> Hardware project source files
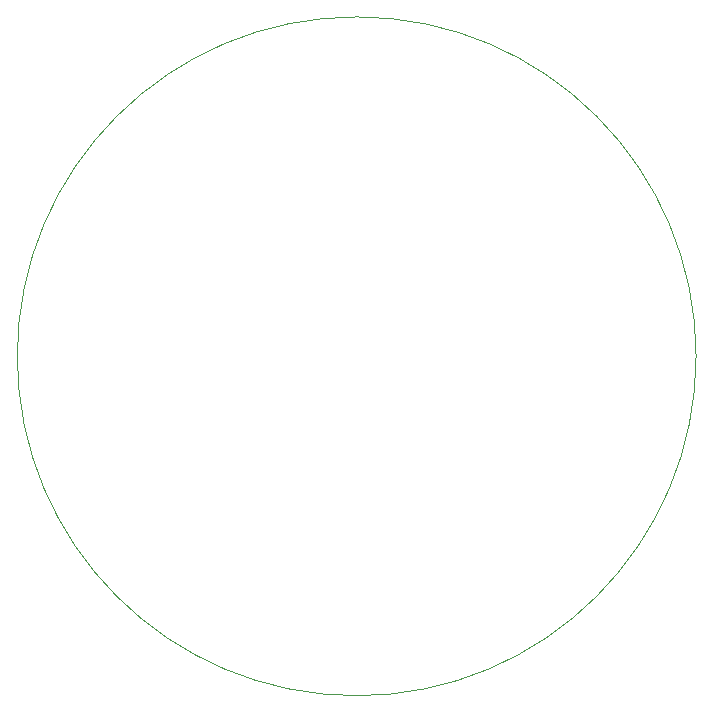
<source format=gm1>
G04 #@! TF.GenerationSoftware,KiCad,Pcbnew,5.1.5+dfsg1-2build2*
G04 #@! TF.CreationDate,2021-12-24T19:22:18+01:00*
G04 #@! TF.ProjectId,spinnybee-pcb,7370696e-6e79-4626-9565-2d7063622e6b,rev?*
G04 #@! TF.SameCoordinates,Original*
G04 #@! TF.FileFunction,Profile,NP*
%FSLAX46Y46*%
G04 Gerber Fmt 4.6, Leading zero omitted, Abs format (unit mm)*
G04 Created by KiCad (PCBNEW 5.1.5+dfsg1-2build2) date 2021-12-24 19:22:18*
%MOMM*%
%LPD*%
G04 APERTURE LIST*
%ADD10C,0.050000*%
G04 APERTURE END LIST*
D10*
X115096820Y-52070000D02*
G75*
G03X115096820Y-52070000I-28736820J0D01*
G01*
M02*

</source>
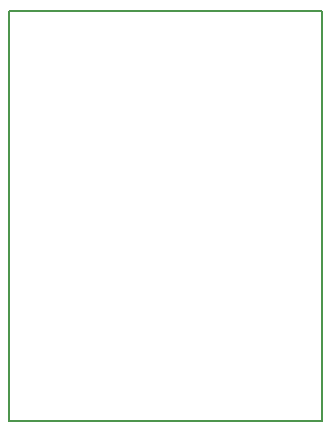
<source format=gbr>
G04 #@! TF.GenerationSoftware,KiCad,Pcbnew,no-vcs-found-33e0758~58~ubuntu16.04.1*
G04 #@! TF.CreationDate,2018-02-07T18:59:58+01:00*
G04 #@! TF.ProjectId,ultrawidebridge,756C747261776964656272696467652E,rev?*
G04 #@! TF.FileFunction,Profile,NP*
%FSLAX46Y46*%
G04 Gerber Fmt 4.6, Leading zero omitted, Abs format (unit mm)*
G04 Created by KiCad (PCBNEW no-vcs-found-33e0758~58~ubuntu16.04.1) date Wed Feb  7 18:59:58 2018*
%MOMM*%
%LPD*%
G01*
G04 APERTURE LIST*
%ADD10C,0.100000*%
%ADD11C,0.200000*%
G04 APERTURE END LIST*
D10*
D11*
X159500000Y-112750000D02*
X159500000Y-112750000D01*
X159500000Y-147500000D02*
X159500000Y-112750000D01*
X186000000Y-147500000D02*
X159500000Y-147500000D01*
X186000000Y-112750000D02*
X186000000Y-147500000D01*
X159500000Y-112750000D02*
X186000000Y-112750000D01*
M02*

</source>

> Exercise requirements
The result should be the same data as above, line for line, with the pictures gone.

> Result for this task
<source format=gm1>
G04 #@! TF.GenerationSoftware,KiCad,Pcbnew,5.1.5+dfsg1-2build2*
G04 #@! TF.CreationDate,2021-12-24T19:22:18+01:00*
G04 #@! TF.ProjectId,spinnybee-pcb,7370696e-6e79-4626-9565-2d7063622e6b,rev?*
G04 #@! TF.SameCoordinates,Original*
G04 #@! TF.FileFunction,Profile,NP*
%FSLAX46Y46*%
G04 Gerber Fmt 4.6, Leading zero omitted, Abs format (unit mm)*
G04 Created by KiCad (PCBNEW 5.1.5+dfsg1-2build2) date 2021-12-24 19:22:18*
%MOMM*%
%LPD*%
G04 APERTURE LIST*
%ADD10C,0.050000*%
G04 APERTURE END LIST*
D10*
X115096820Y-52070000D02*
G75*
G03X115096820Y-52070000I-28736820J0D01*
G01*
M02*

</source>
<source format=gbr>
G04 #@! TF.GenerationSoftware,KiCad,Pcbnew,no-vcs-found-33e0758~58~ubuntu16.04.1*
G04 #@! TF.CreationDate,2018-02-07T18:59:58+01:00*
G04 #@! TF.ProjectId,ultrawidebridge,756C747261776964656272696467652E,rev?*
G04 #@! TF.FileFunction,Profile,NP*
%FSLAX46Y46*%
G04 Gerber Fmt 4.6, Leading zero omitted, Abs format (unit mm)*
G04 Created by KiCad (PCBNEW no-vcs-found-33e0758~58~ubuntu16.04.1) date Wed Feb  7 18:59:58 2018*
%MOMM*%
%LPD*%
G01*
G04 APERTURE LIST*
%ADD10C,0.100000*%
%ADD11C,0.200000*%
G04 APERTURE END LIST*
D10*
D11*
X159500000Y-112750000D02*
X159500000Y-112750000D01*
X159500000Y-147500000D02*
X159500000Y-112750000D01*
X186000000Y-147500000D02*
X159500000Y-147500000D01*
X186000000Y-112750000D02*
X186000000Y-147500000D01*
X159500000Y-112750000D02*
X186000000Y-112750000D01*
M02*

</source>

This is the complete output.